[scribus] What is Glyphenstauchung?
Andreas Vox
avox at arcor.de
Thu Dec 19 10:50:24 UTC 2013
Rolf wrote:
> Thanks for your answers, Martin and Christoph. The thing is, I tried it
> on a small paragraph, and it changed something, but I couldn't really
> make out what it really does. Furthermore, I don't know how to use the
> three values sensibly as I cannot really make out what their effects are.
>
> From what you told me, it's kinda default for an automatic function, i.
> e. in contrary to Horizontal Scaling these values only become active
> when Scribus decides so. And does it change the look of the font, narrow
> it for instance (as the name suggests), or does it only put the letters
> nearer to each other?
If you can see with the naked eye what glyph extension does, it's done wrong
;-)
It's a tool to support block justification. The usual strategy is to
1) enlarge spaces between words
That gives really bad results without hyphenation. For better results,
Scribus also:
2) reduces spaces between words
3) Lets the user modify the default word spacing
4) Stretches or shrinks glyphs horizontally.
2) already gives excellent results, good values are 66% - 80%.
3) is a tool to fit given copy text to a given area.
4) is horizontal scaling on a line-by-line basis. Allowed values are 90% to
110%, but for aesthetic reasons you should try stay in the 97%-103% range.

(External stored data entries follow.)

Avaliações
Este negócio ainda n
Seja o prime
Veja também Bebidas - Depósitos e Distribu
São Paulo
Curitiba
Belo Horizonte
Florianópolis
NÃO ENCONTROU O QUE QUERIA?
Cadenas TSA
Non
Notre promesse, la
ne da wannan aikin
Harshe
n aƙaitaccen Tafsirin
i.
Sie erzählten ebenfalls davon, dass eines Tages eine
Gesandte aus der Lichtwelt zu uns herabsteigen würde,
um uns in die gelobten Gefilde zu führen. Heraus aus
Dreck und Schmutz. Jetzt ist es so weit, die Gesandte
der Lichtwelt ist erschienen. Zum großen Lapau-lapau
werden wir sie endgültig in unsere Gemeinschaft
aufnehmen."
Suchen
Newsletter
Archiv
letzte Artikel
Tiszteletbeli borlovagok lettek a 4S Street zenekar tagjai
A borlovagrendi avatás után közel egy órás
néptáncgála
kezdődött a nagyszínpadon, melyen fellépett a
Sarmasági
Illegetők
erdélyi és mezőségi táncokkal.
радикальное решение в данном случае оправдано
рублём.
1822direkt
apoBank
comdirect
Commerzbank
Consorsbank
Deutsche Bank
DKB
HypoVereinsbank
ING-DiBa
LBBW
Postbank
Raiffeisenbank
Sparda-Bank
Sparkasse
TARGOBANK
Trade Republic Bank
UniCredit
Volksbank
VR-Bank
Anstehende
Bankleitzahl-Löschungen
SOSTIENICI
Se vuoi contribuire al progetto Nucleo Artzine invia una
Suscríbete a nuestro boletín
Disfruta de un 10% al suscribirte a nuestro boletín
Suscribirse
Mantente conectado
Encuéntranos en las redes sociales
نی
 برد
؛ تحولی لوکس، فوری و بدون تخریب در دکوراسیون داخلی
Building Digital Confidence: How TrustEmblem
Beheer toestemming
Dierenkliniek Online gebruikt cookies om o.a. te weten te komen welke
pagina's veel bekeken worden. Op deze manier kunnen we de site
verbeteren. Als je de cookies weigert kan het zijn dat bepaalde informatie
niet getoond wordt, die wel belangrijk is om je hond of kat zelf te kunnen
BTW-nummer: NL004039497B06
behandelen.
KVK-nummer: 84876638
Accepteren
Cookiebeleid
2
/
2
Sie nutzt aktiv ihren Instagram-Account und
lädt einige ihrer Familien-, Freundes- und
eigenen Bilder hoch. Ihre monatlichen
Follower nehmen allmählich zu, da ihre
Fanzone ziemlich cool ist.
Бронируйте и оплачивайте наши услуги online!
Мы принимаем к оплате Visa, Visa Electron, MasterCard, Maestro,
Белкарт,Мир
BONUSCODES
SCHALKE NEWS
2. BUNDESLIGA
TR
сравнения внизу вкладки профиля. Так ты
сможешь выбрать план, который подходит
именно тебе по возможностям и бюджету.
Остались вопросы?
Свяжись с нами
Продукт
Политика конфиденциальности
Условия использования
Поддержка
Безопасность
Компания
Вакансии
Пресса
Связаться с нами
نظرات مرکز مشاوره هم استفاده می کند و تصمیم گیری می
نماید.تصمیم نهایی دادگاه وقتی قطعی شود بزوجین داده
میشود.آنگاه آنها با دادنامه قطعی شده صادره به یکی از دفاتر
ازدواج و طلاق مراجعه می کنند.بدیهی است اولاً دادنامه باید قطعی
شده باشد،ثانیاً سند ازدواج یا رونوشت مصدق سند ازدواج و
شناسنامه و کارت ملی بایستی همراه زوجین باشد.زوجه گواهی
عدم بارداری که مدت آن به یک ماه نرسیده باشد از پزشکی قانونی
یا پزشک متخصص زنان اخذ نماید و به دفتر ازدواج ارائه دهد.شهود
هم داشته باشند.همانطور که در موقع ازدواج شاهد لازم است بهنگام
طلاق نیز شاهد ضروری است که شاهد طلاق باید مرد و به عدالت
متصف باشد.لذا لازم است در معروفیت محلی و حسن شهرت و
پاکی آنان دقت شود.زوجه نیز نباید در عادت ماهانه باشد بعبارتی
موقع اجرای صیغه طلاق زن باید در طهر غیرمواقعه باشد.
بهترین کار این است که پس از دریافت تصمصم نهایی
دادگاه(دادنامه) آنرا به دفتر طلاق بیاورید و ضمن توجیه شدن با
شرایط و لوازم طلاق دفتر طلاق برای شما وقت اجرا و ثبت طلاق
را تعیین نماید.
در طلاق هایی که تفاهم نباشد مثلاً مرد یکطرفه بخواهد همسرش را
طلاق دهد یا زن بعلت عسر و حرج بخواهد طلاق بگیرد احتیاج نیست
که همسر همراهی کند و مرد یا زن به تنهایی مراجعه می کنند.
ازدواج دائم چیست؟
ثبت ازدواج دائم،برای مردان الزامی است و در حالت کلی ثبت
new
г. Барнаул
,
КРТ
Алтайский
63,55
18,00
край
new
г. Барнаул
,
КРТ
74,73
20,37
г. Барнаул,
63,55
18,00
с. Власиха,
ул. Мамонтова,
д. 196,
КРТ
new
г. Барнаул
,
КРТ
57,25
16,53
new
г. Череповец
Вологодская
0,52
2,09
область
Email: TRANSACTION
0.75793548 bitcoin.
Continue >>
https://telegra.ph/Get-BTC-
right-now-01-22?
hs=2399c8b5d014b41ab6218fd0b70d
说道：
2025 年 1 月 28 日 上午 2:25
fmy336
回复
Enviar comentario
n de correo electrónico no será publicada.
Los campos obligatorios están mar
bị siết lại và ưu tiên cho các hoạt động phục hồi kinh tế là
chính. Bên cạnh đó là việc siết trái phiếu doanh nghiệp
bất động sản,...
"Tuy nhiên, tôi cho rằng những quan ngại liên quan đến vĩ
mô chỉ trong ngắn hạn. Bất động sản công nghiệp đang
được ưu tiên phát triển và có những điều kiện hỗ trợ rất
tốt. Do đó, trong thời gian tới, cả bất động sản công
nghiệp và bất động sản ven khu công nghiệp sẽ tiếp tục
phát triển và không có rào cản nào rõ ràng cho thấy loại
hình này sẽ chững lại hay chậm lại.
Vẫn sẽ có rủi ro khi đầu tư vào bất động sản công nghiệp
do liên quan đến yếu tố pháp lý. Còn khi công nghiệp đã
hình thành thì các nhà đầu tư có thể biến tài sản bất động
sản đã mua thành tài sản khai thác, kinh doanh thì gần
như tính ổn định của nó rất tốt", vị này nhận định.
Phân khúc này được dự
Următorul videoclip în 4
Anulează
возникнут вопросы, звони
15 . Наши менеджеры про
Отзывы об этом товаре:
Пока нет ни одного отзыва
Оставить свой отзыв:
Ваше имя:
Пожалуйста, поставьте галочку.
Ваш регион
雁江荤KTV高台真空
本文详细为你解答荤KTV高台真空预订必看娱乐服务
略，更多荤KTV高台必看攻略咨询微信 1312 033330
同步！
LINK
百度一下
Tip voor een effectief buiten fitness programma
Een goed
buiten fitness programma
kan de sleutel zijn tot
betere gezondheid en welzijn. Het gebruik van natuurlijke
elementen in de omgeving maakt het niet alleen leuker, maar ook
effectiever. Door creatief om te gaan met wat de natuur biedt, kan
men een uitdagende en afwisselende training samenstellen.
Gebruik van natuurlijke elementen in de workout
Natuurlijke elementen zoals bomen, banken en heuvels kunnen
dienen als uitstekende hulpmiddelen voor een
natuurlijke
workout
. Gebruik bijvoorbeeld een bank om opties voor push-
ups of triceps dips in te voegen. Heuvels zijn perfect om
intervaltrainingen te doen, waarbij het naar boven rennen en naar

Other programs change the spacing between characters. I hate that since it
can give t e r r i b l e r e s u l t s .
The glyphs keep their shape, but the text color (ratio between black and
white ink) changes drastically. Horizontal scaling doesn't
change text color and doesn't change glyph shapes more than they are already
distorted when looked at at an angle instead of straight on:
If you read a line that spans 30% viewing field (start of line at -15°,
center at 0°, end of line at 15°), the glyphs at the end of the lines
already
have only 97% of the width of the characters in the center. Similar effects
happen when the page isnt straight but bent near the binding edge.